In fact, the New Testament gives many detailed commands about love. Love speaks the truth. Love does not steal, but rather labors so as to be able to give. Love speaks wholesome, edifying words. Love is not bitter or angry. Love is kind and forgiving. Love does not engage in immorality or greed (see Eph. 4:25-5:4). Many more specific commands on other topics are given throughout the New Testament to believers who have died to the law (see Romans 12). So we would be mistaken to think that dying to the law frees us from the obligation to obey specific moral commandments. So what does it mean?

B. Dying to the law means that we are free from the demands of the law as an impersonal system for approaching God.

While salvation has always been by grace through faith, not by works, many who were under the Mosaic law wrongly thought that they could be right with God by keeping the law. It was true: Keep the law perfectly and you will live (Matt. 19:17; Gal. 3:12). The problem is, that system brought everyone who tried to live by it under a curse, because no one could keep the law perfectly (Gal. 3:10). As a Pharisee, Paul thought that he was blameless with regard to the law (Phil. 3:6), but at best he was “blameless” only in the sense of outward obedience to the ceremonies and rituals that the law prescribed. The truth was that in his heart, he was proud of his blameless obedience, and pride is the root of all sins before God. When he met Christ, Paul came to see that he was actually the chief of sinners (1 Tim. 1:15).
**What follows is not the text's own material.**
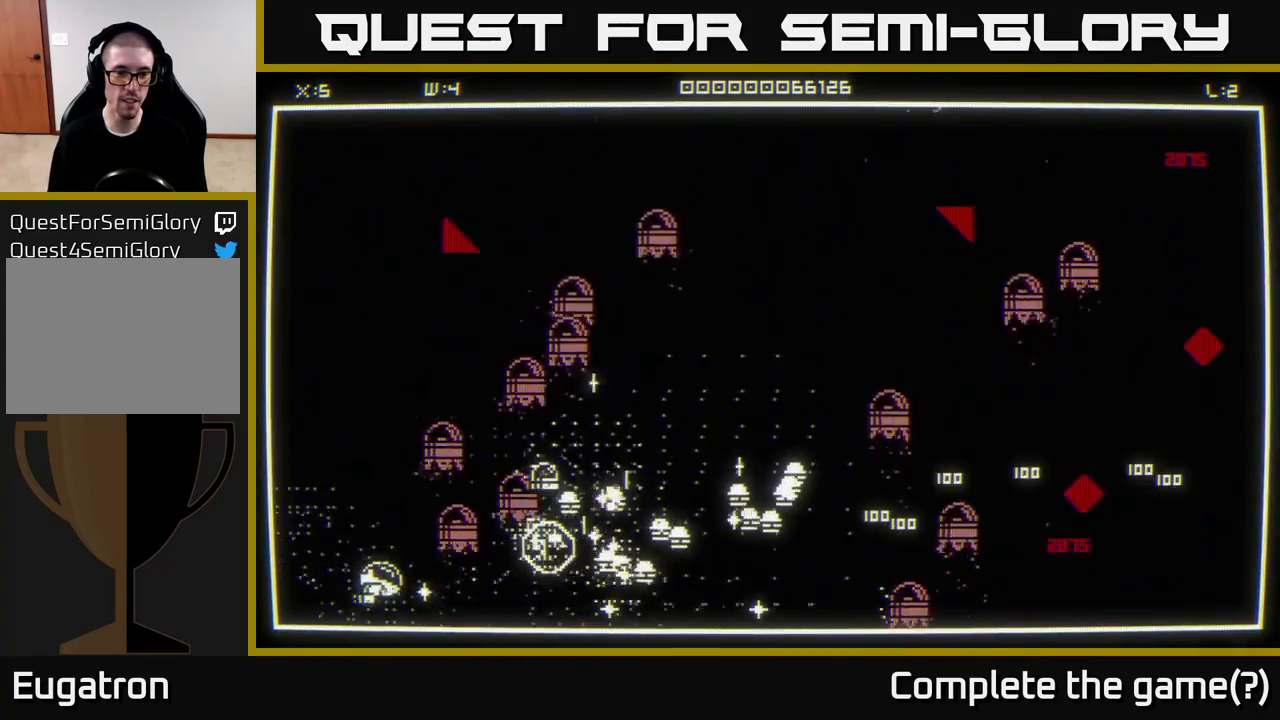
{"buttons": [], "left_stick": "up", "right_stick": "right", "events": [[17, "left_stick", "center"], [183, "left_stick", "up-left"], [317, "left_stick", "left"], [500, "left_stick", "up"]]}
So dying to the law means that we do not approach God by an impersonal system of performance, where we try to earn right standing with Him. That is the way of virtually every religion in the world, including many that go under the name of “Christian.” The good news is that God justifies sinners by grace through faith alone and that the core of saving faith is to know Jesus Christ (Rom. 4:5; Phil. 3:2-10). And, as I said, Paul’s point in Romans 7 is not only that we are justified by grace through faith alone, but also that we are sanctified in the same way (see Col. 2:6).

C. Dying to the law means that we are free from the condemnation of the law.

Paul says (Rom. 7:6) that the law held us in bondage. It did so by putting us under a curse because of our failure to obey it perfectly (Gal. 3:10). Peter refers to the law as “a yoke which neither our fathers nor we have been able to bear” (Acts 15:10). The law closes every mouth and makes us all accountable to God (Rom. 3:19). No one is able to be justified by keeping the law; rather, the law brings the knowledge of sin (Rom. 3:20) and puts us under God’s wrath (Rom. 4:15). The law increased our transgressions and held us under the reign of sin and death (Rom. 5:20-21). Attempting to be right with God by law-keeping is doomed to failure. The only benefit of the law with regard to salvation is that it shows us God’s impossible standard of holiness and thus drives us to Christ as our only hope, so that we will be justified by faith (Gal. 3:24).

D. Dying to the law means that we are free from the inability of the law to produce obedience.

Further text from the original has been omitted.